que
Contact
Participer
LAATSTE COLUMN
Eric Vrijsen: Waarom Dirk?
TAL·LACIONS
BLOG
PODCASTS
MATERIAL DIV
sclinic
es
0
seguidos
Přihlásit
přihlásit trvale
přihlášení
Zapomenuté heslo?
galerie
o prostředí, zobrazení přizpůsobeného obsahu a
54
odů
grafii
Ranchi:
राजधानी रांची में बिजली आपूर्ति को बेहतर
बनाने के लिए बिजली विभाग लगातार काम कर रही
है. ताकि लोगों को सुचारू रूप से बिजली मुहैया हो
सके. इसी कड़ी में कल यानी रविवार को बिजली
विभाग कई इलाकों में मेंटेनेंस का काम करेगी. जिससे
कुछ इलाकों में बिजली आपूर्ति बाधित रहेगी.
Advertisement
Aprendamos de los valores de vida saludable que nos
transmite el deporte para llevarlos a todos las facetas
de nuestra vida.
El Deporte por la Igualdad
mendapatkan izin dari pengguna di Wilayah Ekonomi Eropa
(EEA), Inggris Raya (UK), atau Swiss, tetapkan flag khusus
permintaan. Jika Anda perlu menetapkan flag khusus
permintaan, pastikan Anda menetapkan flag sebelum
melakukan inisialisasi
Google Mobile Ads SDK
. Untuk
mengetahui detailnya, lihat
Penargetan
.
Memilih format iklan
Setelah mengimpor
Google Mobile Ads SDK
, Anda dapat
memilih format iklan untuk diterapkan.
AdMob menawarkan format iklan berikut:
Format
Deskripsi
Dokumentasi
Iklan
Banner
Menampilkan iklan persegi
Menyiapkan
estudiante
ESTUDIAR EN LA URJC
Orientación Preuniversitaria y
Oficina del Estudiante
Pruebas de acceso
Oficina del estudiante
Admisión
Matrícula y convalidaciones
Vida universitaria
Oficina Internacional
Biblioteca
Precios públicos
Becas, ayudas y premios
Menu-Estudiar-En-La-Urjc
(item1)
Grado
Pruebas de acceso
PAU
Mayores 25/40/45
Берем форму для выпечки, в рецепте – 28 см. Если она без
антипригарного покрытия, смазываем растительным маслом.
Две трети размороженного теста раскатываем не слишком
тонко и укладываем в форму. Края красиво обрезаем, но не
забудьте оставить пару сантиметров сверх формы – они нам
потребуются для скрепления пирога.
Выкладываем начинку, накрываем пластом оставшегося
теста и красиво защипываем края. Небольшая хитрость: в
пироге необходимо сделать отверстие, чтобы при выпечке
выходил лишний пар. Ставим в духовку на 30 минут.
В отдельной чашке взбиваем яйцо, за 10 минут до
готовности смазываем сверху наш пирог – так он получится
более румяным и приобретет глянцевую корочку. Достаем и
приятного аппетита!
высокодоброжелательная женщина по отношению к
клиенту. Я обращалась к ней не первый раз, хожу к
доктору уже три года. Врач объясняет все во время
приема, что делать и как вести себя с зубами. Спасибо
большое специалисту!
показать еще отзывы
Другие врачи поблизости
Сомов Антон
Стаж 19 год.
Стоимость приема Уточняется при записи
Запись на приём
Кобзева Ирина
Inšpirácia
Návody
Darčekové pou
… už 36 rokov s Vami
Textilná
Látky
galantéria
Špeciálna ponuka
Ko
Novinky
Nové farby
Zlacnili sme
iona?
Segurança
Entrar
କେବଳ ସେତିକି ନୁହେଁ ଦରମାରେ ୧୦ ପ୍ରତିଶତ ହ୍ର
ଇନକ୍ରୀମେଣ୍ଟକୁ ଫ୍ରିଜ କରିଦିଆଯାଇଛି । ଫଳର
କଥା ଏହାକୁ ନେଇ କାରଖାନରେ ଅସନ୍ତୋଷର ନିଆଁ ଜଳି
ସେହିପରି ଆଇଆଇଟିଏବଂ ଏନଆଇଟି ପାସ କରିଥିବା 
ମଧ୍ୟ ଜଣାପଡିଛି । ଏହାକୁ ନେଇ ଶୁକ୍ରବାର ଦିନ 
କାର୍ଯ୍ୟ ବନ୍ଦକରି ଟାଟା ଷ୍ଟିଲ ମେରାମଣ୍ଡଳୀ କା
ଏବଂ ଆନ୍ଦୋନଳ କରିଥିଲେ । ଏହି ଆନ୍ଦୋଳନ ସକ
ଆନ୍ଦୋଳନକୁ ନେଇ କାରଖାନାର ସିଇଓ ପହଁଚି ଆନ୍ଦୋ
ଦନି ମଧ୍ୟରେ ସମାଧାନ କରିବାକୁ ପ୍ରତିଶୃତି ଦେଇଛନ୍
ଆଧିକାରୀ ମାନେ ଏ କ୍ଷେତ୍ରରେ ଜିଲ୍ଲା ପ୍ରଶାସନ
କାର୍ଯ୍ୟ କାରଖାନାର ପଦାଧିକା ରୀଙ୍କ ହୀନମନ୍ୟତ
━━━━━━━━━━━━━━━━
◆ DIRECTIONS FOR THIS TASK:
Could you set down every one of the lines above, word for word and in the same order, without changing a single character?

◆ SOLUTION TO THE EXERCISE:
que
Contact
Participer
LAATSTE COLUMN
Eric Vrijsen: Waarom Dirk?
TAL·LACIONS
BLOG
PODCASTS
MATERIAL DIV
sclinic
es
0
seguidos
Přihlásit
přihlásit trvale
přihlášení
Zapomenuté heslo?
galerie
o prostředí, zobrazení přizpůsobeného obsahu a
54
odů
grafii
Ranchi:
राजधानी रांची में बिजली आपूर्ति को बेहतर
बनाने के लिए बिजली विभाग लगातार काम कर रही
है. ताकि लोगों को सुचारू रूप से बिजली मुहैया हो
सके. इसी कड़ी में कल यानी रविवार को बिजली
विभाग कई इलाकों में मेंटेनेंस का काम करेगी. जिससे
कुछ इलाकों में बिजली आपूर्ति बाधित रहेगी.
Advertisement
Aprendamos de los valores de vida saludable que nos
transmite el deporte para llevarlos a todos las facetas
de nuestra vida.
El Deporte por la Igualdad
mendapatkan izin dari pengguna di Wilayah Ekonomi Eropa
(EEA), Inggris Raya (UK), atau Swiss, tetapkan flag khusus
permintaan. Jika Anda perlu menetapkan flag khusus
permintaan, pastikan Anda menetapkan flag sebelum
melakukan inisialisasi
Google Mobile Ads SDK
. Untuk
mengetahui detailnya, lihat
Penargetan
.
Memilih format iklan
Setelah mengimpor
Google Mobile Ads SDK
, Anda dapat
memilih format iklan untuk diterapkan.
AdMob menawarkan format iklan berikut:
Format
Deskripsi
Dokumentasi
Iklan
Banner
Menampilkan iklan persegi
Menyiapkan
estudiante
ESTUDIAR EN LA URJC
Orientación Preuniversitaria y
Oficina del Estudiante
Pruebas de acceso
Oficina del estudiante
Admisión
Matrícula y convalidaciones
Vida universitaria
Oficina Internacional
Biblioteca
Precios públicos
Becas, ayudas y premios
Menu-Estudiar-En-La-Urjc
(item1)
Grado
Pruebas de acceso
PAU
Mayores 25/40/45
Берем форму для выпечки, в рецепте – 28 см. Если она без
антипригарного покрытия, смазываем растительным маслом.
Две трети размороженного теста раскатываем не слишком
тонко и укладываем в форму. Края красиво обрезаем, но не
забудьте оставить пару сантиметров сверх формы – они нам
потребуются для скрепления пирога.
Выкладываем начинку, накрываем пластом оставшегося
теста и красиво защипываем края. Небольшая хитрость: в
пироге необходимо сделать отверстие, чтобы при выпечке
выходил лишний пар. Ставим в духовку на 30 минут.
В отдельной чашке взбиваем яйцо, за 10 минут до
готовности смазываем сверху наш пирог – так он получится
более румяным и приобретет глянцевую корочку. Достаем и
приятного аппетита!
высокодоброжелательная женщина по отношению к
клиенту. Я обращалась к ней не первый раз, хожу к
доктору уже три года. Врач объясняет все во время
приема, что делать и как вести себя с зубами. Спасибо
большое специалисту!
показать еще отзывы
Другие врачи поблизости
Сомов Антон
Стаж 19 год.
Стоимость приема Уточняется при записи
Запись на приём
Кобзева Ирина
Inšpirácia
Návody
Darčekové pou
… už 36 rokov s Vami
Textilná
Látky
galantéria
Špeciálna ponuka
Ko
Novinky
Nové farby
Zlacnili sme
iona?
Segurança
Entrar
କେବଳ ସେତିକି ନୁହେଁ ଦରମାରେ ୧୦ ପ୍ରତିଶତ ହ୍ର
ଇନକ୍ରୀମେଣ୍ଟକୁ ଫ୍ରିଜ କରିଦିଆଯାଇଛି । ଫଳର
କଥା ଏହାକୁ ନେଇ କାରଖାନରେ ଅସନ୍ତୋଷର ନିଆଁ ଜଳି
ସେହିପରି ଆଇଆଇଟିଏବଂ ଏନଆଇଟି ପାସ କରିଥିବା 
ମଧ୍ୟ ଜଣାପଡିଛି । ଏହାକୁ ନେଇ ଶୁକ୍ରବାର ଦିନ 
କାର୍ଯ୍ୟ ବନ୍ଦକରି ଟାଟା ଷ୍ଟିଲ ମେରାମଣ୍ଡଳୀ କା
ଏବଂ ଆନ୍ଦୋନଳ କରିଥିଲେ । ଏହି ଆନ୍ଦୋଳନ ସକ
ଆନ୍ଦୋଳନକୁ ନେଇ କାରଖାନାର ସିଇଓ ପହଁଚି ଆନ୍ଦୋ
ଦନି ମଧ୍ୟରେ ସମାଧାନ କରିବାକୁ ପ୍ରତିଶୃତି ଦେଇଛନ୍
ଆଧିକାରୀ ମାନେ ଏ କ୍ଷେତ୍ରରେ ଜିଲ୍ଲା ପ୍ରଶାସନ
କାର୍ଯ୍ୟ କାରଖାନାର ପଦାଧିକା ରୀଙ୍କ ହୀନମନ୍ୟତ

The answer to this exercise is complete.